Opinion: Panetta offers valid criticism

Leon Panetta has taken a lot of heat for publicly dumping on Barack Obama’s foreign policy while the president is still in the White House.

Where’s his loyalty? the critics ask, as Panetta makes the publicity rounds for his new memoir, “Worthy Fights,” which says tough things about Obama’s past policies on Syria and Iraq. Shouldn’t Panetta, who served as CIA director and defense secretary during Obama’s first term, have zipped his lip until his former boss left office?

Absolutely not.

Panetta, a child of Italian immigrants who believes deeply in America’s promise, is trying to nudge Obama to adopt a more engaged style of governing; he rightly believes this is the only way Obama can break through the paralysis in Washington and exert more forceful foreign policy leadership in the future.

Obama should listen

So let us hope: from Panetta’s lips to Obama’s ear.

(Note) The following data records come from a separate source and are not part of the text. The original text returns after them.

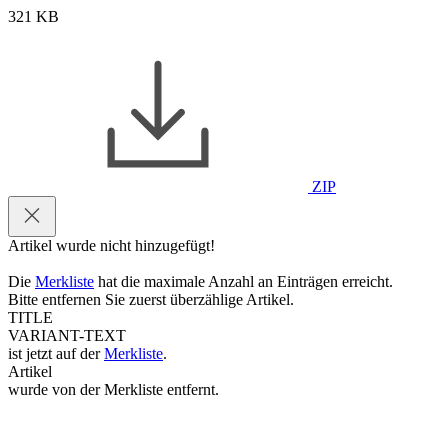
321 KB
ZIP
Artikel wurde nicht hinzugefügt!
Die
Merkliste
hat die maximale Anzahl an Einträgen erreicht.
Bitte entfernen Sie zuerst überzählige Artikel.
TITLE
VARIANT-TEXT
ist jetzt auf der
Merkliste
.
Artikel
wurde von der Merkliste entfernt.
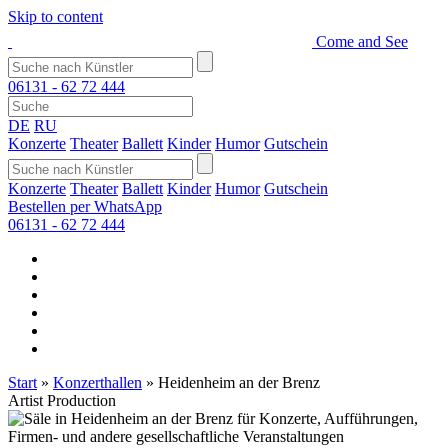
Skip to content
Come and See
06131 - 62 72 444
DE
RU
Konzerte
Theater
Ballett
Kinder
Humor
Gutschein
Konzerte
Theater
Ballett
Kinder
Humor
Gutschein
Bestellen per WhatsApp
06131 - 62 72 444
Start
»
Konzerthallen
»
Heidenheim an der Brenz
Artist Production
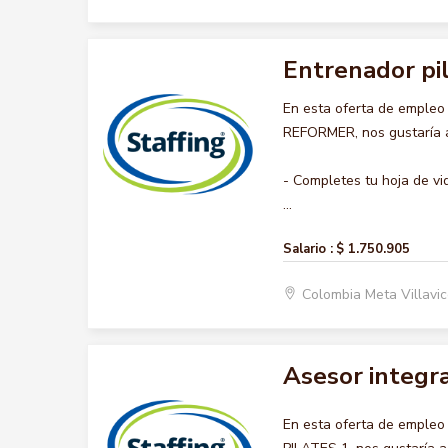
Entrenador pi
En esta oferta de emple
REFORMER, nos gustaría ac
- Completes tu hoja de vi
...
Salario :
$ 1.750.905
Colombia Meta Villavi
Asesor integra
En esta oferta de emple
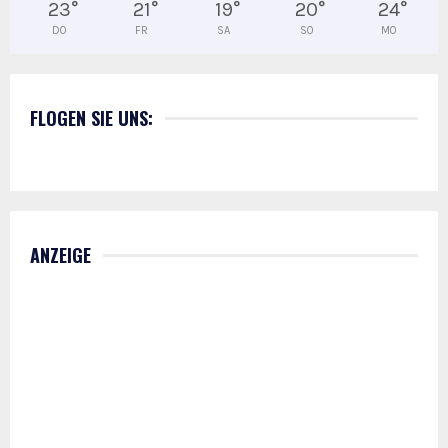
23
°
21
°
19
°
20
°
24
°
DO
FR
SA
SO
MO
FLOGEN SIE UNS:
ANZEIGE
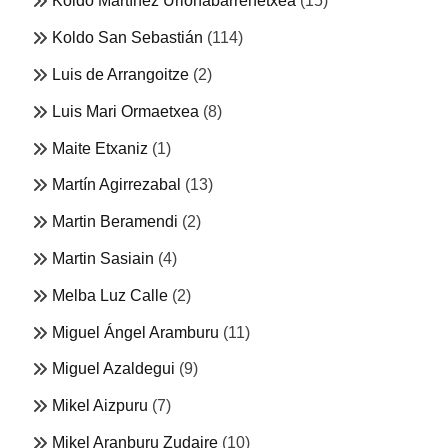
Koldo Martínez Urionabarrenetxea
(15)
Koldo San Sebastián
(114)
Luis de Arrangoitze
(2)
Luis Mari Ormaetxea
(8)
Maite Etxaniz
(1)
Martín Agirrezabal
(13)
Martin Beramendi
(2)
Martin Sasiain
(4)
Melba Luz Calle
(2)
Miguel Ángel Aramburu
(11)
Miguel Azaldegui
(9)
Mikel Aizpuru
(7)
Mikel Aranburu Zudaire
(10)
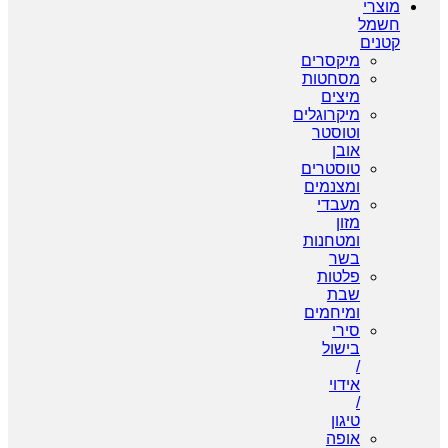
צרי
מל
נים
מיקסרים
מסחטות
מיצים
מיקרוגלים
וטוסטר
אובן
טוסטרים
ומצנמים
מעבדי
מזון
ומטחנות
בשר
פלטות
שבת
ומיחמים
סירי
בישול
/
אידוי
/
טיגון
אופה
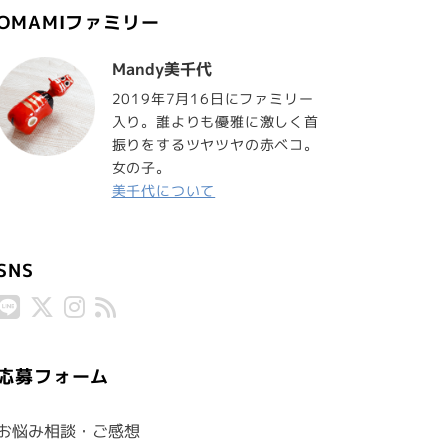
OMAMIファミリー
Mandy美千代
2019年7月16日にファミリー
入り。誰よりも優雅に激しく首
振りをするツヤツヤの赤ベコ。
女の子。
美千代について
SNS
応募フォーム
お悩み相談・ご感想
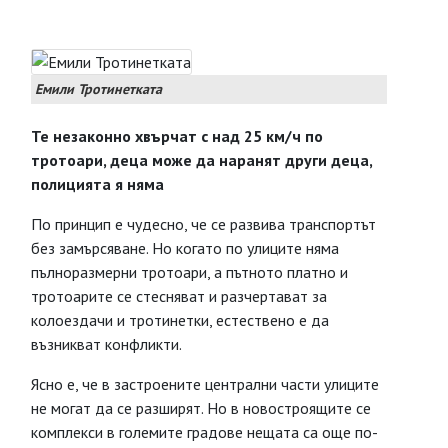
Емили Тротинетката
Те незаконно хвърчат с над 25 км/ч по
тротоари, деца може да наранят други деца,
полицията я няма
По принцип е чудесно, че се развива транспортът
без замърсяване. Но когато по улиците няма
пълноразмерни тротоари, а пътното платно и
тротоарите се стесняват и разчертават за
колоездачи и тротинетки, естествено е да
възникват конфликти.
Ясно е, че в застроените централни части улиците
не могат да се разширят. Но в новостроящите се
комплекси в големите градове нещата са още по-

“We are living in a world more dangerous than I’ve seen in 50 years,” Panetta told political analyst Dick Polman in a recent book conversation at the Free Library of Philadelphia. “Obama really thought he’d like to turn a page after 10, 11, 12 years of war. The problem is that if the U.S. isn’t leading the world, no one else will.”

I sat down with Panetta at the library to discuss his thoughts on Obama’s mistakes in Syria and Iraq and how Obama should lead from here on in.

Iraq. Panetta thinks the United States could and should have gotten an agreement with former Iraqi Prime Minister Nouri al-Maliki to keep a limited troop presence in the country. He and his team thought “we could work out some kind of diplomatic notes,” or memorandum of understanding (MOU), that would have permitted U.S. troops to remain (under a status-of-forces agreement signed in 2008).

An MOU would have avoided the necessity of obtaining a vote of approval from the Iraqi parliament, which Maliki said was politically impossible. Panetta says the Pentagon brass would have been satisfied with a diplomatic solution, but the White House insisted that a parliamentary vote was necessary to guarantee immunity for U.S. troops.

As Panetta pointed out, Maliki and U.S. officials worked out an arrangement to cover about 1,400 U.S. troops now in Iraq without a vote. “That indicates there was a possibility, with enough pressure (in 2011), we could have worked out that kind of approach,” he said. He added that his experience with Maliki, both as CIA director and as secretary of defense, was that the Iraqi leader eventually came around “if you came at him at the highest levels, meeting with him, pressuring him.”

Obama took a different approach. “I think from the beginning he made a decision he wasn’t going to do what George Bush did,” Panetta said, meaning to talk every week with Maliki. Panetta also felt that White House staff never mounted “the kind of full-court press that could have produced a different result.”

Iraq withdrawal too quick

Panetta believes deeply that a continued U.S. troop presence in Iraq, say of 10,000 troops, would have made a critical difference, keeping the pressure on Maliki to retain Sunni officials and tribal leaders in government, rather than alienating them, which pushed some into the arms of ISIS. It could also have prevented Maliki from replacing competent generals with political hacks, who fled in the face of the ISIS assault.

Syria. In the summer of 2012, Panetta, along with Secretary of State Hillary Clinton, CIA chief David Petraeus, and the chairman of the joint chiefs, Gen. Martin Dempsey, all recommended that the United States arm and train vetted rebel groups. Obama declined.

“David Petraeus argued at the time,” said Panetta, “that they had identified moderate elements they thought they could train and equip. I felt it was important to try to influence what was happening there in order to make a difference. Otherwise, chaos would reign.”

Ironically, Obama is trying to do now what he refused to do then, when there were many secular and senior Syrian army officers who had defected and might have provided leadership. “It would have been far better to have started this two years ago,” says Panetta.

Obama must engage

The most important lessons Panetta draws concern future presidential leadership — and the need for Obama to engage on a region he wanted to avoid. “This cannot be something which (Obama) pays attention to … periodically,” says Panetta. “It will have to be very concentrated leadership in which he focuses on this issue every day as to what happens and what the strategy is.”

Panetta also stressed that ISIS is a very resilient enemy, “which means we have to be smart enough and flexible enough to adjust our strategy.” He believes the president should pay attention to the advice of his secretaries of state and defense and Dempsey (an indirect dig at Obama’s tendency to draw foreign policy advice mainly from White House advisers).

“We are in a limited war against an unlimited enemy,” Panetta said, which will require a long-term strategy and a president who communicates fully and effectively with the public and Congress.

The message of Panetta’s critique is clear: America needs a leader who is ready to fight for a foreign policy he believes in. The White House may take offense, but that’s a message Obama needs to hear.